In this article, we review the following focus points: 1. Background of pineal region tumors. 2. Pineal GCTs and evolution of management. 3. Molecular study for GCTs and pineal parenchymal tumors. 4. Review of surgical approaches to the pineal region. 5. Contribution of endoscopy. 6. Adjuvant therapy (chemotherapy, radiotherapy, and combination). 7.

RESULTS

In all ages, the leading three types of PRTs in western countries were PPTs (22.7-34.8%), GCTs (27.3-34.4%), and NETs (17.2-28%). In children and young adults, the leading PRTs were invariably in the order of GCTs (40-80.5%), PPTs (7.6-21.6%), NETs (2.4-37.5%). Surgical biopsy/resection of PRTs is important for precision diagnosis and therapy. Safe resection with acceptable low mortality and morbidity was achieved after 1970s because of the advancement of surgical approaches, CSF shunt and valve system, microscopic and endoscopic surgery. Following histopathological diagnosis and classification of types and subtypes of PRTs, in PPTs, through molecular profiling, four molecular groups of pineoblastoma (PB) and their oncogenic driver were identified. Hence, molecular stratified precision therapy can be achieved.

CONCLUSION

Modern endoscopic and microsurgical approaches help to achieve precise histopathological diagnosis and molecular classification of different types and subtypes of pineal region tumors for risk-stratified optimal, effective, and protective therapy.

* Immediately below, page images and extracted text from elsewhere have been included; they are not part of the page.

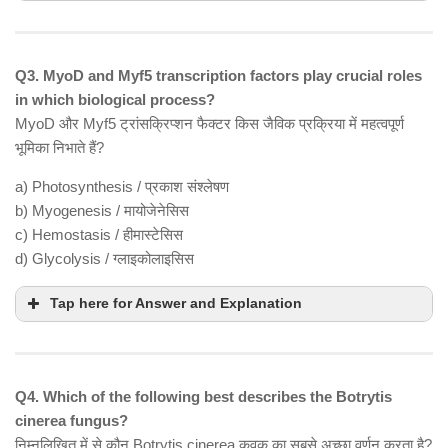
Q3. MyoD and Myf5 transcription factors play crucial roles
in which biological process?
MyoD और Myf5 ट्रांसक्रिप्शन फैक्टर किस जैविक प्रक्रिया में महत्वपूर्ण
भूमिका निभाते हैं?
a) Photosynthesis / प्रकाश संश्लेषण
b) Myogenesis / मायोजेनेसिस
c) Hemostasis / हीमास्टेसिस
d) Glycolysis / ग्लाइकोलाइसिस
Tap here for Answer and Explanation
Q4. Which of the following best describes the Botrytis
cinerea fungus?
निम्नलिखित में से कौन Botrytis cinerea कवक का सबसे अच्छा वर्णन करता है?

In the future, molecular analysis of biospecimen (CSF and blood) along with AI radiomics on tumor imaging integrating clinical and bioinformation may help for personalized and risk-stratified management of patients with pineal region tumors.

摘要

简介

松果体区域肿瘤(PRTs)是起源于松果体和脊柱旁结构的肿瘤。这些肿瘤罕见且异质性强,分别占儿童和所有年龄段肿瘤的 2.8-10.1%和 0.6-3.2%。几乎所有类型和亚型的中枢神经系统肿瘤都可能在这个区域被诊断出来。这些肿瘤来自松果体细胞(松果体细胞和神经胶质细胞)、异位原始生殖细胞(PGC)和邻近结构的细胞。因此,PRTs 由松果体实质肿瘤(PPTs)、生殖细胞肿瘤(GCTs)、神经上皮肿瘤(NETs)、其他各种类型的肿瘤、囊性肿瘤(表皮样、皮样)和松果体囊肿组成。PRTs 的症状与因阻塞性脑积水和中脑背侧受压导致的颅内压增高有关。诊断性影像学研究主要是脑 MRI(有和没有钆增强)以及整个脊柱的矢状位。血清和/或 CSF AFP/β-HCG 有助于识别 GCTs。PRTs 的治疗包括根据年龄、肿瘤位置、组织病理学/分子分类、肿瘤分级、分期和标志物(GCTs)阈值选择手术活检/切除、处理脑积水、新辅助和/或辅助治疗,此外还包括其他治疗方法。

方法

在本文中,我们回顾了以下重点:1. 松果体区域肿瘤的背景。2. 松果体 GCT 及其治疗方法的演变。3. GCTs 和松果体实质肿瘤的分子研究。4. 松果体区域手术入路的综述。5. 内镜的贡献。6. 辅助治疗(化疗、放疗和联合治疗)。7. 结论:在所有年龄段,西方国家松果体区域肿瘤的前三种主要类型是 PPTs(22.7-34.8%)、GCTs(27.3-34.4%)和 NETs(17.2-28%)。在儿童和年轻人中,松果体区域肿瘤的主要类型始终是 GCTs(40-80.5%)、PPTs(7.6-21.6%)、NETs(2.4-37.5%)。PRTs 的手术活检/切除对于精确诊断和治疗很重要。由于手术方法、脑脊液分流和阀系统、显微镜和内镜手术的进步,自 20 世纪 70 年代以来,安全切除并接受可接受的低死亡率和发病率成为可能。在进行组织病理学诊断和 PRTs 类型和亚型的分类后,在 PPTs 中,通过分子分析,确定了四个成松果体细胞瘤(PB)的分子群及其致癌驱动因素。因此,可以实现分子分层的精确治疗。

结论

现代内镜和显微手术方法有助于对不同类型和亚型的松果体区域肿瘤进行精确的组织病理学诊断和分子分类,以进行风险分层的最佳、有效和保护性治疗。未来,肿瘤影像学上的生物标志物(CSF 和血液)的分子分析以及 AI 放射组学与肿瘤影像学的整合,结合临床和生物信息,可能有助于患者的个性化和风险分层管理。